#### Required work:
All entries below must be retyped exactly, though pictures are to be skipped.

#### The data:

##############################

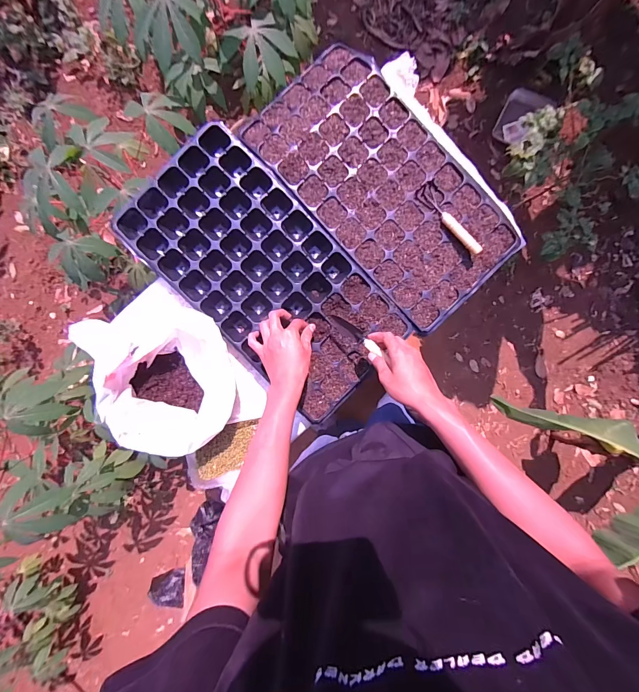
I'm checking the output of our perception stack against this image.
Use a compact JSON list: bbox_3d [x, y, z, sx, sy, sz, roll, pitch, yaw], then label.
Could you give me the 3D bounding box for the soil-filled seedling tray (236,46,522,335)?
[{"bbox_3d":[0.115,-0.298,0.650,0.266,0.052,0.518,-44,89,1],"label":"soil-filled seedling tray"}]

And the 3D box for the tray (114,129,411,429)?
[{"bbox_3d":[-0.093,-0.130,0.653,0.535,0.055,0.262,44,91,-3],"label":"tray"}]

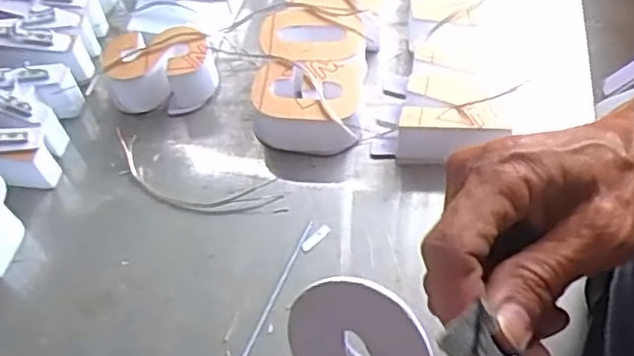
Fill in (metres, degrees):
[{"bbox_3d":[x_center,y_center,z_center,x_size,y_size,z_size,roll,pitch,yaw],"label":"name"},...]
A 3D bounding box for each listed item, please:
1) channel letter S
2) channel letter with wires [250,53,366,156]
[{"bbox_3d":[-0.128,-0.088,0.564,0.088,0.050,0.057,-8,58,-1],"label":"channel letter S"},{"bbox_3d":[-0.006,-0.058,0.538,0.083,0.048,0.066,4,58,6],"label":"channel letter with wires"}]

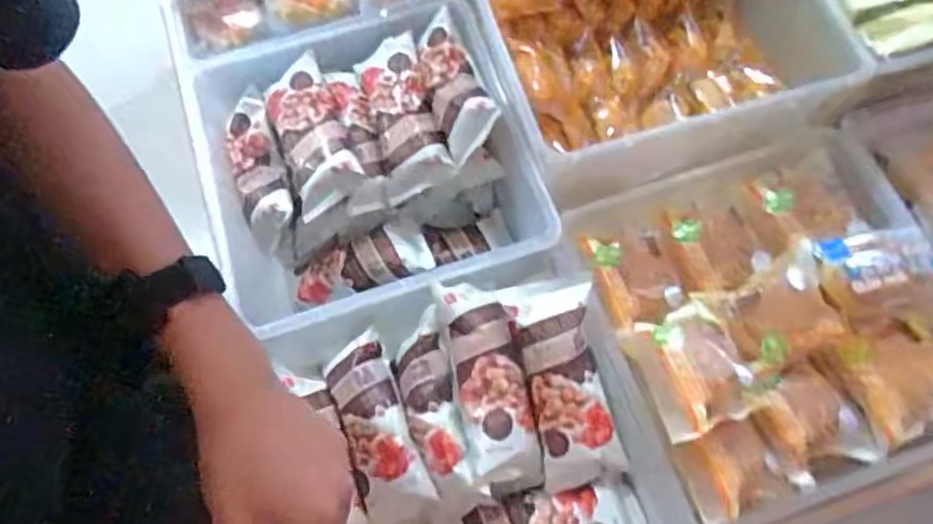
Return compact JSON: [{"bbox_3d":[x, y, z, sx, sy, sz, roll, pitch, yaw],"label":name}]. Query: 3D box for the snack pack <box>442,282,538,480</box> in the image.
[{"bbox_3d":[0.020,0.091,0.557,0.057,0.048,0.149,-9,68,-2],"label":"snack pack"}]

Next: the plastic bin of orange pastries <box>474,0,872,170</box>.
[{"bbox_3d":[0.153,-0.226,0.631,0.267,0.109,0.284,-15,69,-4],"label":"plastic bin of orange pastries"}]

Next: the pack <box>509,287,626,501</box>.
[{"bbox_3d":[0.081,0.101,0.543,0.061,0.026,0.164,-11,87,-3],"label":"pack"}]

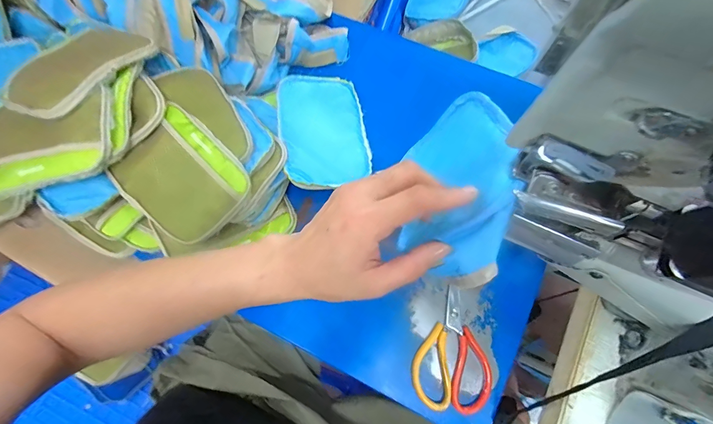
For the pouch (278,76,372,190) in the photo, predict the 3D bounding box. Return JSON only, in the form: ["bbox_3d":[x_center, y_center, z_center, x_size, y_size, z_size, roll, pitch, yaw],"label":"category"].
[{"bbox_3d":[-0.053,-0.132,0.518,0.137,0.014,0.187,-6,79,-18],"label":"pouch"}]

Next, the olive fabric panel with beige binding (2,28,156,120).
[{"bbox_3d":[-0.374,-0.194,0.439,0.105,0.048,0.174,17,67,9],"label":"olive fabric panel with beige binding"}]

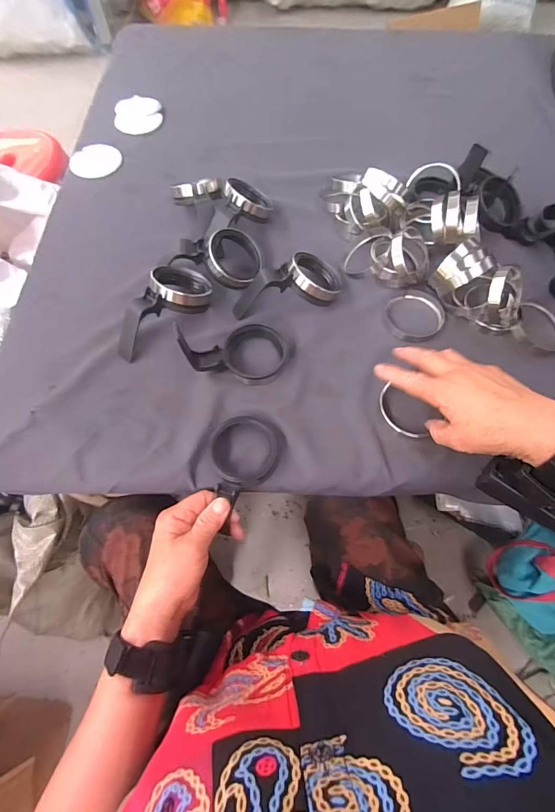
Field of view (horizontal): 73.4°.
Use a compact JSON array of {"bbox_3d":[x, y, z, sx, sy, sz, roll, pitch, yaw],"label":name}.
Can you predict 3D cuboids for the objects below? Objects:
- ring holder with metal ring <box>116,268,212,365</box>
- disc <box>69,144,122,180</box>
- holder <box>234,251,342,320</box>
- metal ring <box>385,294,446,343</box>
[{"bbox_3d":[-0.139,-0.117,0.432,0.051,0.048,0.130,41,70,16],"label":"ring holder with metal ring"},{"bbox_3d":[-0.284,-0.387,0.586,0.077,0.010,0.077,1,64,-2],"label":"disc"},{"bbox_3d":[0.013,-0.149,0.446,0.136,0.044,0.060,-11,66,-5],"label":"holder"},{"bbox_3d":[0.169,-0.113,0.461,0.068,0.010,0.065,1,64,-2],"label":"metal ring"}]

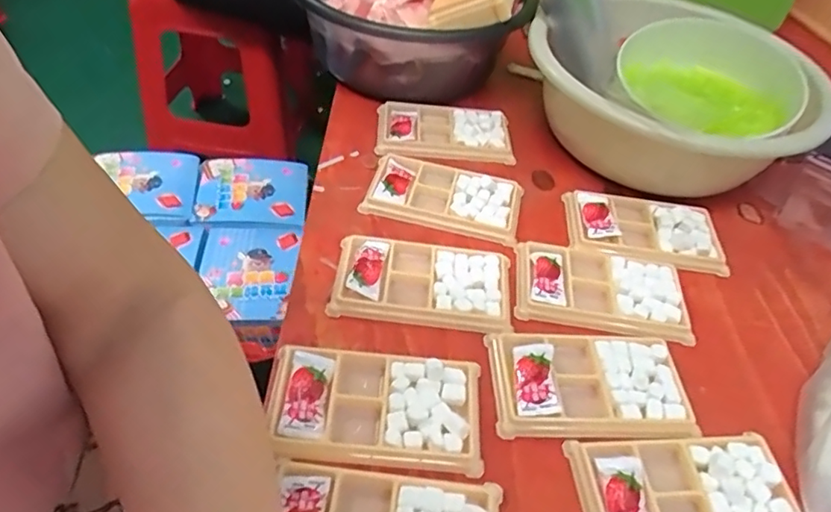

##############################

#### Task answer:
I'm checking the output of our perception stack against this image.
Use a compact JSON list: bbox_3d [x, y, z, sx, sy, sz, roll, pitch, yaw], then label.
Could you give me the 3D bounding box for the soil-filled seedling tray (236,46,522,335)?
[{"bbox_3d":[0.115,-0.298,0.650,0.266,0.052,0.518,-44,89,1],"label":"soil-filled seedling tray"}]

And the 3D box for the tray (114,129,411,429)?
[{"bbox_3d":[-0.093,-0.130,0.653,0.535,0.055,0.262,44,91,-3],"label":"tray"}]

Fill in (metres, degrees):
[{"bbox_3d":[x_center,y_center,z_center,x_size,y_size,z_size,roll,pitch,yaw],"label":"name"},...]
A 3D bounding box for each listed item, please:
1) channel letter S
2) channel letter with wires [250,53,366,156]
[{"bbox_3d":[-0.128,-0.088,0.564,0.088,0.050,0.057,-8,58,-1],"label":"channel letter S"},{"bbox_3d":[-0.006,-0.058,0.538,0.083,0.048,0.066,4,58,6],"label":"channel letter with wires"}]

Return compact JSON: [{"bbox_3d":[x, y, z, sx, sy, sz, roll, pitch, yaw],"label":name}]. Query: 3D box for the snack pack <box>442,282,538,480</box> in the image.
[{"bbox_3d":[0.020,0.091,0.557,0.057,0.048,0.149,-9,68,-2],"label":"snack pack"}]

Next: the plastic bin of orange pastries <box>474,0,872,170</box>.
[{"bbox_3d":[0.153,-0.226,0.631,0.267,0.109,0.284,-15,69,-4],"label":"plastic bin of orange pastries"}]

Next: the pack <box>509,287,626,501</box>.
[{"bbox_3d":[0.081,0.101,0.543,0.061,0.026,0.164,-11,87,-3],"label":"pack"}]

For the pouch (278,76,372,190) in the photo, predict the 3D bounding box. Return JSON only, in the form: ["bbox_3d":[x_center, y_center, z_center, x_size, y_size, z_size, roll, pitch, yaw],"label":"category"].
[{"bbox_3d":[-0.053,-0.132,0.518,0.137,0.014,0.187,-6,79,-18],"label":"pouch"}]

Next, the olive fabric panel with beige binding (2,28,156,120).
[{"bbox_3d":[-0.374,-0.194,0.439,0.105,0.048,0.174,17,67,9],"label":"olive fabric panel with beige binding"}]

Field of view (horizontal): 73.4°.
Use a compact JSON array of {"bbox_3d":[x, y, z, sx, sy, sz, roll, pitch, yaw],"label":name}.
Can you predict 3D cuboids for the objects below? Objects:
- ring holder with metal ring <box>116,268,212,365</box>
- disc <box>69,144,122,180</box>
- holder <box>234,251,342,320</box>
- metal ring <box>385,294,446,343</box>
[{"bbox_3d":[-0.139,-0.117,0.432,0.051,0.048,0.130,41,70,16],"label":"ring holder with metal ring"},{"bbox_3d":[-0.284,-0.387,0.586,0.077,0.010,0.077,1,64,-2],"label":"disc"},{"bbox_3d":[0.013,-0.149,0.446,0.136,0.044,0.060,-11,66,-5],"label":"holder"},{"bbox_3d":[0.169,-0.113,0.461,0.068,0.010,0.065,1,64,-2],"label":"metal ring"}]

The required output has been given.